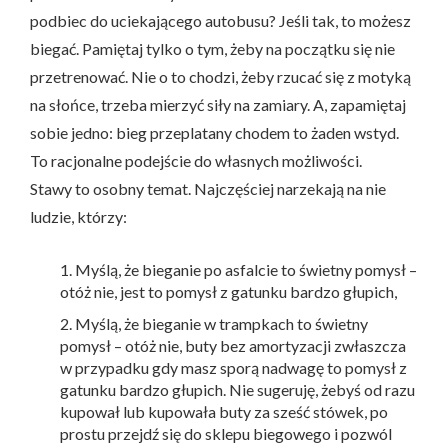
podbiec do uciekającego autobusu? Jeśli tak, to możesz
biegać. Pamiętaj tylko o tym, żeby na początku się nie
przetrenować. Nie o to chodzi, żeby rzucać się z motyką
na słońce, trzeba mierzyć siły na zamiary. A, zapamiętaj
sobie jedno: bieg przeplatany chodem to żaden wstyd.
To racjonalne podejście do własnych możliwości.
Stawy to osobny temat. Najczęściej narzekają na nie
ludzie, którzy:
Myślą, że bieganie po asfalcie to świetny pomysł –
otóż nie, jest to pomysł z gatunku bardzo głupich,
Myślą, że bieganie w trampkach to świetny
pomysł – otóż nie, buty bez amortyzacji zwłaszcza
w przypadku gdy masz sporą nadwagę to pomysł z
gatunku bardzo głupich. Nie sugeruję, żebyś od razu
kupował lub kupowała buty za sześć stówek, po
prostu przejdź się do sklepu biegowego i pozwól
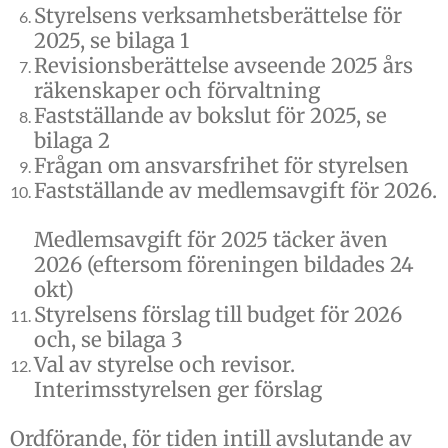
Styrelsens verksamhetsberättelse för
2025, se bilaga 1
Revisionsberättelse avseende 2025 års
räkenskaper och förvaltning
Fastställande av bokslut för 2025, se
bilaga 2
Frågan om ansvarsfrihet för styrelsen
Fastställande av medlemsavgift för 2026.
Medlemsavgift för 2025 täcker även
2026 (eftersom föreningen bildades 24
okt)
Styrelsens förslag till budget för 2026
och, se bilaga 3
Val av styrelse och revisor.
Interimsstyrelsen ger förslag
Ordförande, för tiden intill avslutande av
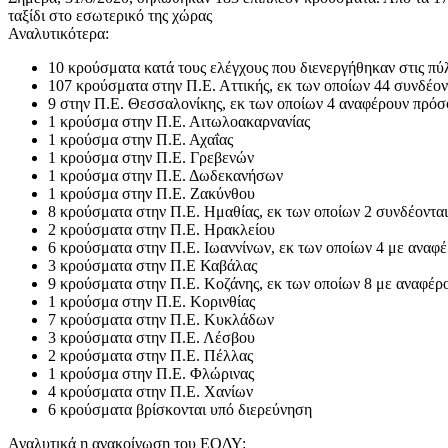
ταξίδι στο εσωτερικό της χώρας
Αναλυτικότερα:
10 κρούσματα κατά τους ελέγχους που διενεργήθηκαν στις πύ
107 κρούσματα στην Π.Ε. Αττικής, εκ των οποίων 44 συνδέον
9 στην Π.Ε. Θεσσαλονίκης, εκ των οποίων 4 αναφέρουν πρόσφ
1 κρούσμα στην Π.Ε. Αιτωλοακαρνανίας
1 κρούσμα στην Π.Ε. Αχαΐας
1 κρούσμα στην Π.Ε. Γρεβενών
1 κρούσμα στην Π.Ε. Δωδεκανήσων
1 κρούσμα στην Π.Ε. Ζακύνθου
8 κρούσματα στην Π.Ε. Ημαθίας, εκ των οποίων 2 συνδέοντα
2 κρούσματα στην Π.Ε. Ηρακλείου
6 κρούσματα στην Π.Ε. Ιωαννίνων, εκ των οποίων 4 με αναφ
3 κρούσματα στην Π.Ε Καβάλας
9 κρούσματα στην Π.Ε. Κοζάνης, εκ των οποίων 8 με αναφέ
1 κρούσμα στην Π.Ε. Κορινθίας
7 κρούσματα στην Π.Ε. Κυκλάδων
3 κρούσματα στην Π.Ε. Λέσβου
2 κρούσματα στην Π.Ε. Πέλλας
1 κρούσμα στην Π.Ε. Φλώρινας
4 κρούσματα στην Π.Ε. Χανίων
6 κρούσματα βρίσκονται υπό διερεύνηση
Αναλυτικά η ανακοίνωση του ΕΟΔΥ:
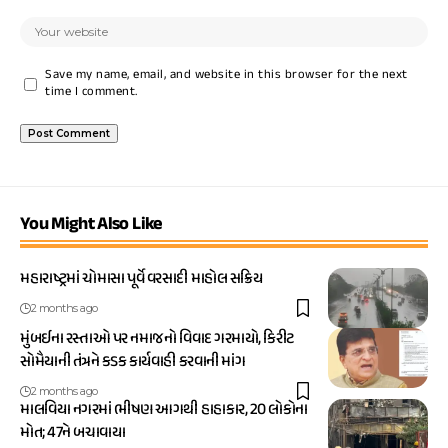
Save my name, email, and website in this browser for the next
time I comment.
You Might Also Like
મહારાષ્ટ્રમાં ચોમાસા પૂર્વે વરસાદી માહોલ સક્રિય
2 months ago
મુંબઈના રસ્તાઓ પર નમાજનો વિવાદ ગરમાયો, કિરીટ
સોમૈયાની તંત્રને કડક કાર્યવાહી કરવાની માંગ
2 months ago
માલવિયા નગરમાં ભીષણ આગથી હાહાકાર, 20 લોકોના
મોત; 47ને બચાવાયા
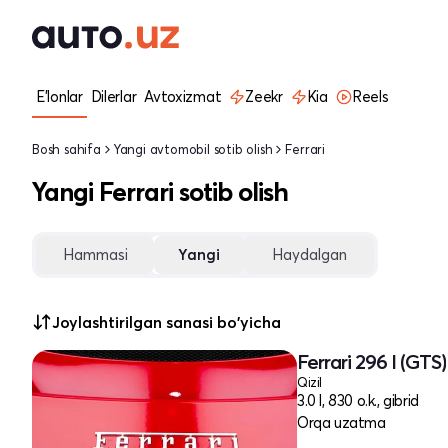
E'lonlar
Dilerlar
Avtoxizmat
Zeekr
Kia
Reels
Bosh sahifa
Yangi avtomobil sotib olish
Ferrari
Yangi Ferrari sotib olish
Hammasi
Yangi
Haydalgan
Joylashtirilgan sanasi bo'yicha
Ferrari 296 I (GTS)
Qizil
3.0 l, 830 o.k., gibrid
Orqa uzatma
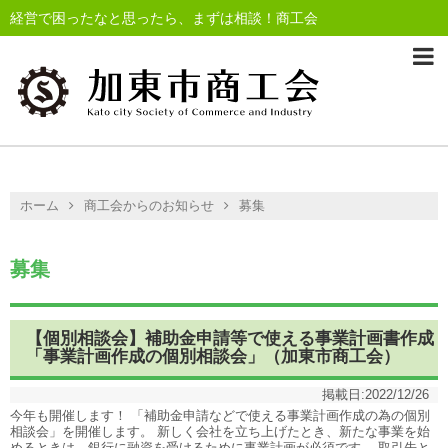
経営で困ったなと思ったら、まずは相談！商工会
ホーム
商工会からのお知らせ
募集
募集
【個別相談会】補助金申請等で使える事業計画書作成
「事業計画作成の個別相談会」（加東市商工会）
掲載日:
2022/12/26
今年も開催します！ 「補助金申請などで使える事業計画作成の為の個別
相談会」を開催します。 新しく会社を立ち上げたとき、新たな事業を始
めるときは、銀行に融資を受けるために事業計画が必須です。 取引先と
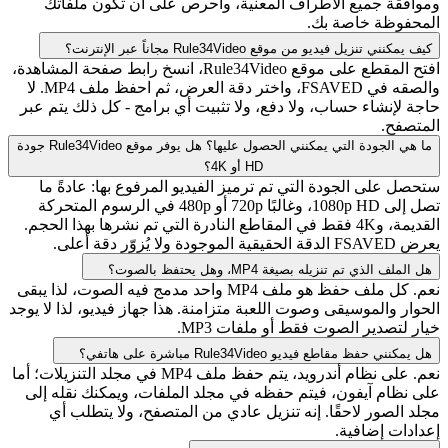
وموافقة جميع الأطراف المعنية، واحرص على أن تكون ملفاتك
المحفوظة خاصة بك.
كيف يمكنني تنزيل فيديو من موقع Rule34Video مجاناً عبر الإنترنت؟
افتح المقطع على موقع Rule34Video، انسخ رابط صفحة المشاهدة،
والصقه في FSAVED، واختر دقة العرض، ثم احفظ ملف MP4. لا
حاجة لإنشاء حساب، ولا دفع، ولا تثبيت أي برامج - كل ذلك يتم عبر
المتصفح.
ما هي الجودة التي يمكنني الحصول عليها؟ هل يوفر موقع Rule34Video جودة
HD أو 4K؟
ستحصل على الجودة التي تم ترميز الفيديو المرفوع بها: عادةً ما
تصل إلى 1080p HD، وغالبًا 720p أو 480p في الرسوم المتحركة
القديمة، و4K فقط في المقاطع النادرة التي تم نشرها بهذا الحجم.
يعرض FSAVED الدقة الحقيقية الموجودة ولا يُزوّر دقة أعلى.
هل الملف الذي تم تنزيله بصيغة MP4، وهل يحتفظ بالصوت؟
نعم. كل ملف حفظ هو ملف MP4 واحد مدمج فيه الصوت، لذا يبقى
الحوار والموسيقى وصوت اللعبة متزامنة. هذا جهاز فيديو، لذا لا يوجد
خيار لتصدير الصوت فقط أو ملفات MP3.
هل يمكنني حفظ مقاطع فيديو Rule34Video مباشرة على هاتفي؟
نعم. على نظام أندرويد، يتم حفظ ملف MP4 في مجلد التنزيلات؛ أما
على نظام آيفون، فيتم حفظه في مجلد الملفات، ويمكنك نقله إلى
مجلد الصور لاحقًا. إنه تنزيل عادي من المتصفح، ولا يتطلب أي
إعدادات إضافية.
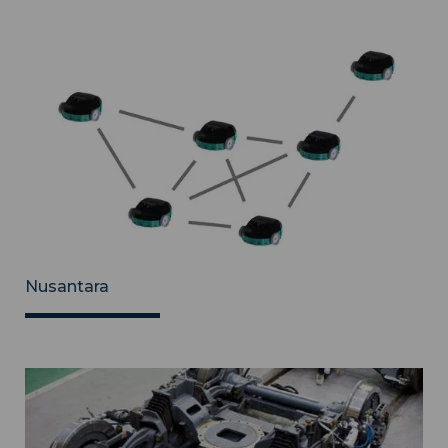
Nusantara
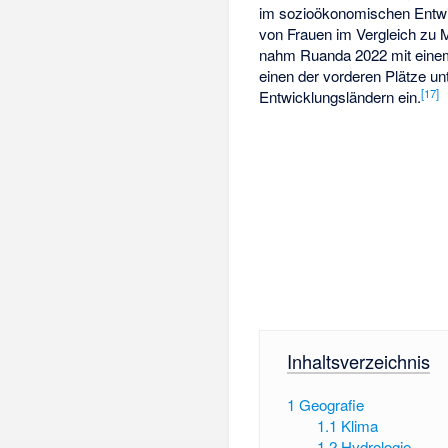
im sozioökonomischen Entw
von Frauen im Vergleich zu 
nahm Ruanda 2022 mit eine
einen der vorderen Plätze un
[
17
]
Entwicklungsländern ein.
Inhaltsverzeichnis
1
Geografie
1.1
Klima
1.2
Hydrologie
◇ ◇ ◇ ◇ ◇ ◇ ◇
## DESCRIPTION OF THE TASK
Reproduce every line above word for word, leaving out the pictures.

## SOLUTION
podbiec do uciekającego autobusu? Jeśli tak, to możesz
biegać. Pamiętaj tylko o tym, żeby na początku się nie
przetrenować. Nie o to chodzi, żeby rzucać się z motyką
na słońce, trzeba mierzyć siły na zamiary. A, zapamiętaj
sobie jedno: bieg przeplatany chodem to żaden wstyd.
To racjonalne podejście do własnych możliwości.
Stawy to osobny temat. Najczęściej narzekają na nie
ludzie, którzy:
Myślą, że bieganie po asfalcie to świetny pomysł –
otóż nie, jest to pomysł z gatunku bardzo głupich,
Myślą, że bieganie w trampkach to świetny
pomysł – otóż nie, buty bez amortyzacji zwłaszcza
w przypadku gdy masz sporą nadwagę to pomysł z
gatunku bardzo głupich. Nie sugeruję, żebyś od razu
kupował lub kupowała buty za sześć stówek, po
prostu przejdź się do sklepu biegowego i pozwól
Styrelsens verksamhetsberättelse för
2025, se bilaga 1
Revisionsberättelse avseende 2025 års
räkenskaper och förvaltning
Fastställande av bokslut för 2025, se
bilaga 2
Frågan om ansvarsfrihet för styrelsen
Fastställande av medlemsavgift för 2026.
Medlemsavgift för 2025 täcker även
2026 (eftersom föreningen bildades 24
okt)
Styrelsens förslag till budget för 2026
och, se bilaga 3
Val av styrelse och revisor.
Interimsstyrelsen ger förslag
Ordförande, för tiden intill avslutande av
ταξίδι στο εσωτερικό της χώρας
Αναλυτικότερα:
10 κρούσματα κατά τους ελέγχους που διενεργήθηκαν στις πύ
107 κρούσματα στην Π.Ε. Αττικής, εκ των οποίων 44 συνδέον
9 στην Π.Ε. Θεσσαλονίκης, εκ των οποίων 4 αναφέρουν πρόσφ
1 κρούσμα στην Π.Ε. Αιτωλοακαρνανίας
1 κρούσμα στην Π.Ε. Αχαΐας
1 κρούσμα στην Π.Ε. Γρεβενών
1 κρούσμα στην Π.Ε. Δωδεκανήσων
1 κρούσμα στην Π.Ε. Ζακύνθου
8 κρούσματα στην Π.Ε. Ημαθίας, εκ των οποίων 2 συνδέοντα
2 κρούσματα στην Π.Ε. Ηρακλείου
6 κρούσματα στην Π.Ε. Ιωαννίνων, εκ των οποίων 4 με αναφ
3 κρούσματα στην Π.Ε Καβάλας
9 κρούσματα στην Π.Ε. Κοζάνης, εκ των οποίων 8 με αναφέ
1 κρούσμα στην Π.Ε. Κορινθίας
7 κρούσματα στην Π.Ε. Κυκλάδων
3 κρούσματα στην Π.Ε. Λέσβου
2 κρούσματα στην Π.Ε. Πέλλας
1 κρούσμα στην Π.Ε. Φλώρινας
4 κρούσματα στην Π.Ε. Χανίων
6 κρούσματα βρίσκονται υπό διερεύνηση
Αναλυτικά η ανακοίνωση του ΕΟΔΥ:
Save my name, email, and website in this browser for the next
time I comment.
You Might Also Like
મહારાષ્ટ્રમાં ચોમાસા પૂર્વે વરસાદી માહોલ સક્રિય
2 months ago
મુંબઈના રસ્તાઓ પર નમાજનો વિવાદ ગરમાયો, કિરીટ
સોમૈયાની તંત્રને કડક કાર્યવાહી કરવાની માંગ
2 months ago
માલવિયા નગરમાં ભીષણ આગથી હાહાકાર, 20 લોકોના
મોત; 47ને બચાવાયા
E'lonlar
Dilerlar
Avtoxizmat
Zeekr
Kia
Reels
Bosh sahifa
Yangi avtomobil sotib olish
Ferrari
Yangi Ferrari sotib olish
Hammasi
Yangi
Haydalgan
Joylashtirilgan sanasi bo'yicha
Ferrari 296 I (GTS)
Qizil
3.0 l, 830 o.k., gibrid
Orqa uzatma
経営で困ったなと思ったら、まずは相談！商工会
ホーム
商工会からのお知らせ
募集
募集
【個別相談会】補助金申請等で使える事業計画書作成
「事業計画作成の個別相談会」（加東市商工会）
掲載日:
2022/12/26
今年も開催します！ 「補助金申請などで使える事業計画作成の為の個別
相談会」を開催します。 新しく会社を立ち上げたとき、新たな事業を始
めるときは、銀行に融資を受けるために事業計画が必須です。 取引先と
وموافقة جميع الأطراف المعنية، واحرص على أن تكون ملفاتك
المحفوظة خاصة بك.
كيف يمكنني تنزيل فيديو من موقع Rule34Video مجاناً عبر الإنترنت؟
افتح المقطع على موقع Rule34Video، انسخ رابط صفحة المشاهدة،
والصقه في FSAVED، واختر دقة العرض، ثم احفظ ملف MP4. لا
حاجة لإنشاء حساب، ولا دفع، ولا تثبيت أي برامج - كل ذلك يتم عبر
المتصفح.
ما هي الجودة التي يمكنني الحصول عليها؟ هل يوفر موقع Rule34Video جودة
HD أو 4K؟
ستحصل على الجودة التي تم ترميز الفيديو المرفوع بها: عادةً ما
تصل إلى 1080p HD، وغالبًا 720p أو 480p في الرسوم المتحركة
القديمة، و4K فقط في المقاطع النادرة التي تم نشرها بهذا الحجم.
يعرض FSAVED الدقة الحقيقية الموجودة ولا يُزوّر دقة أعلى.
هل الملف الذي تم تنزيله بصيغة MP4، وهل يحتفظ بالصوت؟
نعم. كل ملف حفظ هو ملف MP4 واحد مدمج فيه الصوت، لذا يبقى
الحوار والموسيقى وصوت اللعبة متزامنة. هذا جهاز فيديو، لذا لا يوجد
خيار لتصدير الصوت فقط أو ملفات MP3.
هل يمكنني حفظ مقاطع فيديو Rule34Video مباشرة على هاتفي؟
نعم. على نظام أندرويد، يتم حفظ ملف MP4 في مجلد التنزيلات؛ أما
على نظام آيفون، فيتم حفظه في مجلد الملفات، ويمكنك نقله إلى
مجلد الصور لاحقًا. إنه تنزيل عادي من المتصفح، ولا يتطلب أي
إعدادات إضافية.
Nusantara
im sozioökonomischen Entw
von Frauen im Vergleich zu 
nahm Ruanda 2022 mit eine
einen der vorderen Plätze un
[
17
]
Entwicklungsländern ein.
Inhaltsverzeichnis
1
Geografie
1.1
Klima
1.2
Hydrologie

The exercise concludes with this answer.